Resources for understanding "Graph Data Science" execution modes

Hi,
I am very new in the subject of GDS and don't have a database (yet) to test some things.

I am having difficulties in understanding the execution modes stream, write, mutate and stats. When to use one and when the other? Any use cases and reasons the specific mode was used? I understand the concept but an example will really help.

Also, when to use stored graphs and when to use anonymous graphs. Again, are there any example use cases and reasons for choosing one projection over the other?

I know it's a long discussion, that's why I am asking for resources.

Thanks.

I am having difficulties in understanding the execution modes stream , write , mutate and stats .

  • stream - this one returns back the results to the client. So you'd use this if you wanted to see the results and not use them again later on, or if you want to do some processing on the results yourself.
  • write - this one stores the results back to the database. So you'd use this if you wanted to query the results afterwards. I find that I use the stream version when I'm playing around and the write version when I'm happy that it does what I want.
  • stats - returns a histogram of values as if the algorithm had been run
  • mutate - this is a more advanced mode for updating an in memory projected graph

You can read more about the modes here: https://neo4j.com/docs/graph-data-science/current/common-usage/running-algos/#running-algos-stats

Also, when to use stored graphs and when to use anonymous graphs . Again, are there any example use cases and reasons for choosing one projection over the other?

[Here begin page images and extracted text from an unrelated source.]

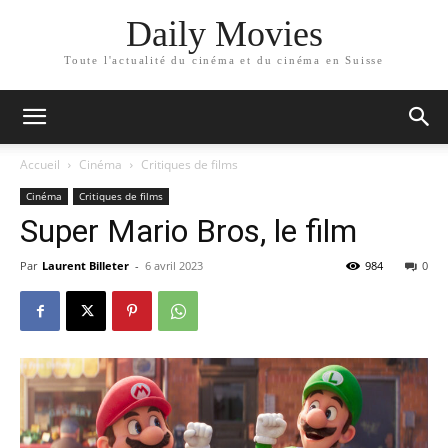
Daily Movies
Toute l'actualité du cinéma et du cinéma en Suisse
Accueil
Cinéma
Critiques de films
Cinéma
Critiques de films
Super Mario Bros, le film
Par
Laurent Billeter
-
6 avril 2023
984
0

Both of these modes load an in memory graph.

When you're getting started I would use the anonymous graphs. The anonymous graph approach loads the Neo4j graph into memory for each algorithm that you run.

The stored graph technique is a more advanced feature. I would use that when you want to run multiple algorithms over the same graph.

Thanks for the extensive reply.

I guess what bothers me is the speed of the results so I won’t know till I try.
I am going to do a recommendation page, think of it exactly like Instagram which if you go to “browse” you see personalised recommendations for other accounts you may want to follow.

So I’m going to use the personalised pagerank algo to provide recommendations to my users (using sourcenodes). For starters I’m thinking of stream mode on an anonymous graph. What bothers me is, what happens if you have millions of users (and each one follows 50+ accounts etc). Won’t that algo become slow especially as you grow?

For this use case I think you'd want to have a named graph then. With a named graph it means that you are doing the loading of the in memory projected graph up front.

So in the diagram above it will mean that steps 1 & 2 are done at the beginning and won't need to be re-run every time that you run the PageRank algorithm.

I haven't tried running the PageRank algorithm in a more 'real time' like scenario so I'd suggest testing it out on a sample dataset to make sure that you're going to get the performance that you need.